Understanding The Viciousness of Lung Cancer
Lung cancer is the result of malignant cells forming in the tissues of the lung, usually in the cells lining the air passages. The cells in our bodies are constantly dividing and reproducing. Usually, there’s an orderly pattern to this reproduction as cells develop and specialize to meet particular needs. Occasionally, however, a cell becomes damaged. There’s a mutation in its DNA, and rather than maturing and dying as is normal, it continues to reproduce unchecked. In essence, this is cancer – uncontrolled reproduction and growth of abnormal cells in the body.
Most lung cancers are believed to start in the epithelial lining of the lungs – the linings of the large and small airways that perform the task of extracting oxygen from the air. Because of this, lung cancer is sometimes called bronchogenic carcinoma – cancer arising from the bronchia. A smaller percentage of lung cancers begin in the pleura – the thin tissue sac that surrounds the lungs. These cancers are called mesothelioma. The most common form of mesothelioma is linked to asbestos exposure.
Cancer of the lungs is one of the deadliest forms of cancer. While it may take a period of years to develop, the cancer often goes undetected until late in the process. In addition, it tends to metastasize (migrate to other parts of the body) early, which leaves fewer opportunities to fight the mutated cells with surgery or radiation. Once the lung cancer does metastasize, it quickly spreads to the most vulnerable and important organs of the body, particularly the adrenal glands, the liver, the brain and the bones.

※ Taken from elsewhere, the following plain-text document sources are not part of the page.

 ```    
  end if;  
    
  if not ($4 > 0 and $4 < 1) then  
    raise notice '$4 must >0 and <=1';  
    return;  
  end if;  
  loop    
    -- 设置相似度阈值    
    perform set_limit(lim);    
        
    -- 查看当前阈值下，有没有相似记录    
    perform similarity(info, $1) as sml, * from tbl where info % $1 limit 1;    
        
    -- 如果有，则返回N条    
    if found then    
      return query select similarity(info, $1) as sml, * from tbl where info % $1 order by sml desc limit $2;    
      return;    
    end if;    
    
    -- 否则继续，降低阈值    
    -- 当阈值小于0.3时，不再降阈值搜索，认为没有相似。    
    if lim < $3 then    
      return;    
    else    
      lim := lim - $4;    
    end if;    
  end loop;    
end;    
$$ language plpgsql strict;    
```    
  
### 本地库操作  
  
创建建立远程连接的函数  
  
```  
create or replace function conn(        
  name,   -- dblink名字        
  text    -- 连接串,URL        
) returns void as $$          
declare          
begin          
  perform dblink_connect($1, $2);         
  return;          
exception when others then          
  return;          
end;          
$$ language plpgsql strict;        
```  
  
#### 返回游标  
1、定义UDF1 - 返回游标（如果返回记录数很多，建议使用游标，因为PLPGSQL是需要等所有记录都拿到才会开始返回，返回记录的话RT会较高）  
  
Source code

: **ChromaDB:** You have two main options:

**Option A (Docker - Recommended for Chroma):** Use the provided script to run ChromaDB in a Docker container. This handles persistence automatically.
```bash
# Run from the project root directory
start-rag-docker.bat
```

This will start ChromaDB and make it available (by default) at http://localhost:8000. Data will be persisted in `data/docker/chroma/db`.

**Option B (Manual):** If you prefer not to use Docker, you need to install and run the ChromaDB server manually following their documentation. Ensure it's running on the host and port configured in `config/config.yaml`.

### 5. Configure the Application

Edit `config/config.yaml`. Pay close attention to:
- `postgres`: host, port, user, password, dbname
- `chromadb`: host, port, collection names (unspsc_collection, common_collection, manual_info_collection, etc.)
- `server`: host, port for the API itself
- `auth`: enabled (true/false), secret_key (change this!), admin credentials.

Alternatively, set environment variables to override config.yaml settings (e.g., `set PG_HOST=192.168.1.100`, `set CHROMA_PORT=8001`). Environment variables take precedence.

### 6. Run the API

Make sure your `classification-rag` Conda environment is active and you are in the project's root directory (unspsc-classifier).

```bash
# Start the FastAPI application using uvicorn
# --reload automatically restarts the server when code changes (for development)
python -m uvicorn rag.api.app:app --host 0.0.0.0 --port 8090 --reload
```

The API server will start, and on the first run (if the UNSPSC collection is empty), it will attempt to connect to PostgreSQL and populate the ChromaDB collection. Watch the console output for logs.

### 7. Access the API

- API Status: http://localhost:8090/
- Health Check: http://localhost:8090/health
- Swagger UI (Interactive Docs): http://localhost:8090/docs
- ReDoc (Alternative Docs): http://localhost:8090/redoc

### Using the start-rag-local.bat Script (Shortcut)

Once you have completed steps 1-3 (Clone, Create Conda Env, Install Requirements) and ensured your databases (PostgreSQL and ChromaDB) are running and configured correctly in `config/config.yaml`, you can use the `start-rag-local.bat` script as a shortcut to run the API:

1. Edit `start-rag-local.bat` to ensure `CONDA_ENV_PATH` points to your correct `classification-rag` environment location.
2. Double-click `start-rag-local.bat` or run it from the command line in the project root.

There are two primary forms of lung cancer – Small Cell Lung Cancer (SCLC) and Non-Small Cell Lung Cancer (NSCLC). Small Cell Lung Cancer is less common, though far more deadly. It’s directly linked to cigarette smoking – less than 1% of SCLC is diagnosed in non-smokers. It’s also extremely aggressive and fast-moving, metastasizing rapidly to other organs, and often undiscovered until it’s already widespread.
Non-Small Cell Lung Cancer, on the other hand, is far more common, accounting for nearly 80% of all diagnosed lung cancers. There are three main types of non-small cell lung cancer, generally characterized by the size, shape, and chemical composition of the cells that form the cancer:
Squamous Cell Carcinoma (also referred to as Epidermoid Carcinoma): accounts for around 25% – 30% of all lung cancers, and is associated with a history of smoking. This cancer is nearly always found in the central chest area, near the bronchus.

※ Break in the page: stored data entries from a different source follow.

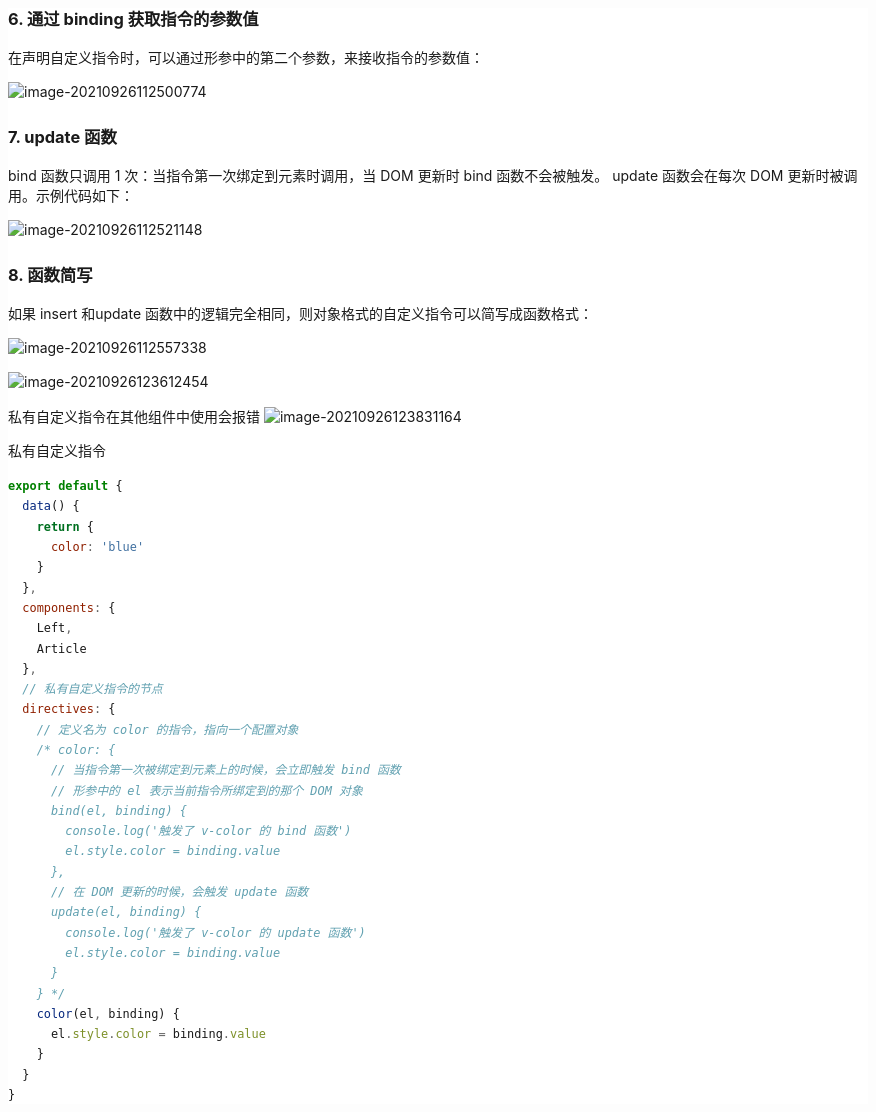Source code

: ### **6. 通过** **binding** **获取指令的参数值**

在声明自定义指令时，可以通过形参中的第二个参数，来接收指令的参数值：

![image-20210926112500774](C:\Users\30676\AppData\Roaming\Typora\typora-user-images\image-20210926112500774.png)

### **7. update 函数**

bind 函数只调用 1 次：当指令第一次绑定到元素时调用，当 DOM 更新时 bind 函数不会被触发。 update 函数会在每次 DOM 更新时被调用。示例代码如下：

![image-20210926112521148](C:\Users\30676\AppData\Roaming\Typora\typora-user-images\image-20210926112521148.png)

### **8. 函数简写**

如果 insert 和update 函数中的逻辑完全相同，则对象格式的自定义指令可以简写成函数格式：

![image-20210926112557338](C:\Users\30676\AppData\Roaming\Typora\typora-user-images\image-20210926112557338.png)

![image-20210926123612454](C:\Users\30676\AppData\Roaming\Typora\typora-user-images\image-20210926123612454.png)

私有自定义指令在其他组件中使用会报错
![image-20210926123831164](C:\Users\30676\AppData\Roaming\Typora\typora-user-images\image-20210926123831164.png)

私有自定义指令

```js
export default {
  data() {
    return {
      color: 'blue'
    }
  },
  components: {
    Left,
    Article
  },
  // 私有自定义指令的节点
  directives: {
    // 定义名为 color 的指令，指向一个配置对象
    /* color: {
      // 当指令第一次被绑定到元素上的时候，会立即触发 bind 函数
      // 形参中的 el 表示当前指令所绑定到的那个 DOM 对象
      bind(el, binding) {
        console.log('触发了 v-color 的 bind 函数')
        el.style.color = binding.value
      },
      // 在 DOM 更新的时候，会触发 update 函数
      update(el, binding) {
        console.log('触发了 v-color 的 update 函数')
        el.style.color = binding.value
      }
    } */
    color(el, binding) {
      el.style.color = binding.value
    }
  }
}
```
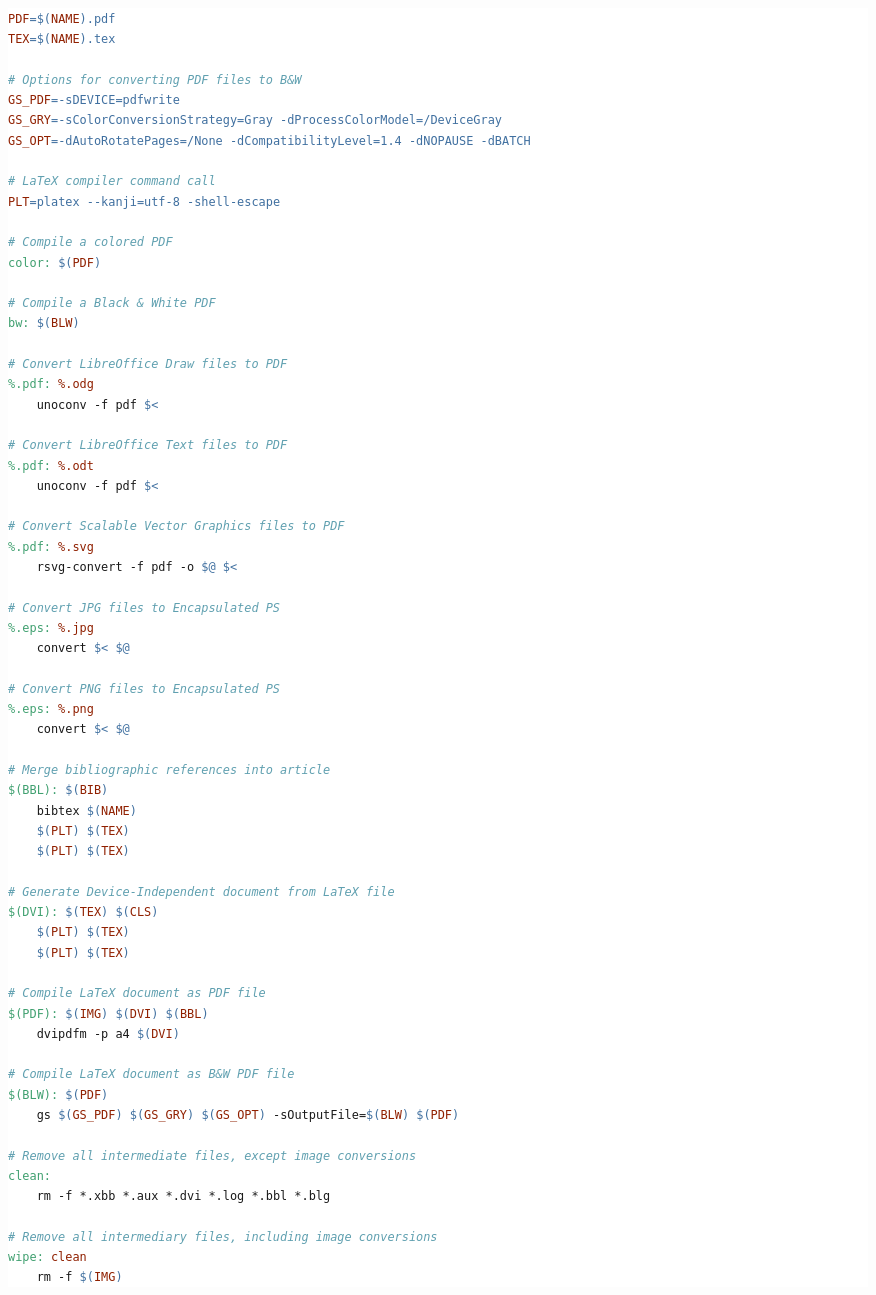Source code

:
 ```Makefile
PDF=$(NAME).pdf
TEX=$(NAME).tex

# Options for converting PDF files to B&W
GS_PDF=-sDEVICE=pdfwrite
GS_GRY=-sColorConversionStrategy=Gray -dProcessColorModel=/DeviceGray
GS_OPT=-dAutoRotatePages=/None -dCompatibilityLevel=1.4 -dNOPAUSE -dBATCH

# LaTeX compiler command call
PLT=platex --kanji=utf-8 -shell-escape

# Compile a colored PDF
color: $(PDF)

# Compile a Black & White PDF
bw: $(BLW)

# Convert LibreOffice Draw files to PDF
%.pdf: %.odg
    unoconv -f pdf $<

# Convert LibreOffice Text files to PDF
%.pdf: %.odt
    unoconv -f pdf $<

# Convert Scalable Vector Graphics files to PDF
%.pdf: %.svg
    rsvg-convert -f pdf -o $@ $<

# Convert JPG files to Encapsulated PS
%.eps: %.jpg
    convert $< $@

# Convert PNG files to Encapsulated PS
%.eps: %.png
    convert $< $@

# Merge bibliographic references into article
$(BBL): $(BIB)
    bibtex $(NAME)
    $(PLT) $(TEX)
    $(PLT) $(TEX)

# Generate Device-Independent document from LaTeX file
$(DVI): $(TEX) $(CLS)
    $(PLT) $(TEX)
    $(PLT) $(TEX)

# Compile LaTeX document as PDF file
$(PDF): $(IMG) $(DVI) $(BBL)
    dvipdfm -p a4 $(DVI)

# Compile LaTeX document as B&W PDF file
$(BLW): $(PDF)
    gs $(GS_PDF) $(GS_GRY) $(GS_OPT) -sOutputFile=$(BLW) $(PDF)

# Remove all intermediate files, except image conversions
clean:
    rm -f *.xbb *.aux *.dvi *.log *.bbl *.blg

# Remove all intermediary files, including image conversions
wipe: clean
    rm -f $(IMG)
```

Adenocarcinoma (also referred to as Bronchioloalveolar Carcinoma): accounts for around 40% of all lung cancers, and is found in the external region of the lung. Treatment for this form of lung cancer often leads to a more successful outcome than that of other lung cancers.
Large-Cell Undifferentiated Carcinoma: accounting for only 10% – 15% of lung cancers, this form may show up in any area of the lung. It tends to spread quickly, and often results in a poor prognosis.
It’s also possible for lung cancer to be a combination of Non-Small Cell Lung Cancer types.
There are other, less common types of lung cancer. For instance, bronchial carcinoids are small tumors often found in people under 40 years of age. They tend to grow slowly, and be amenable to treatment. Carcinoid tumors account for approximately 5% of lung tumors. Some are non-cancerous. The others are generally slow-growing and can be successfully treated with surgery.
Finally, some cancers discovered in the lungs aren’t lung cancers at all. Since the lungs are prone to metastatic cancers from other sites, it’s not uncommon for tumors from other primary cancers to find their way to the lungs. When this occurs, the tumors are often discovered in the peripheral tissues of the lungs rather than in the central tissues.
Please note that the information provided in this article is for information purposes only. It should not be used during a medical emergency or for the diagnosis or treatment of lung cancer. Such situations should always involve the expertise of a physician or health care provider.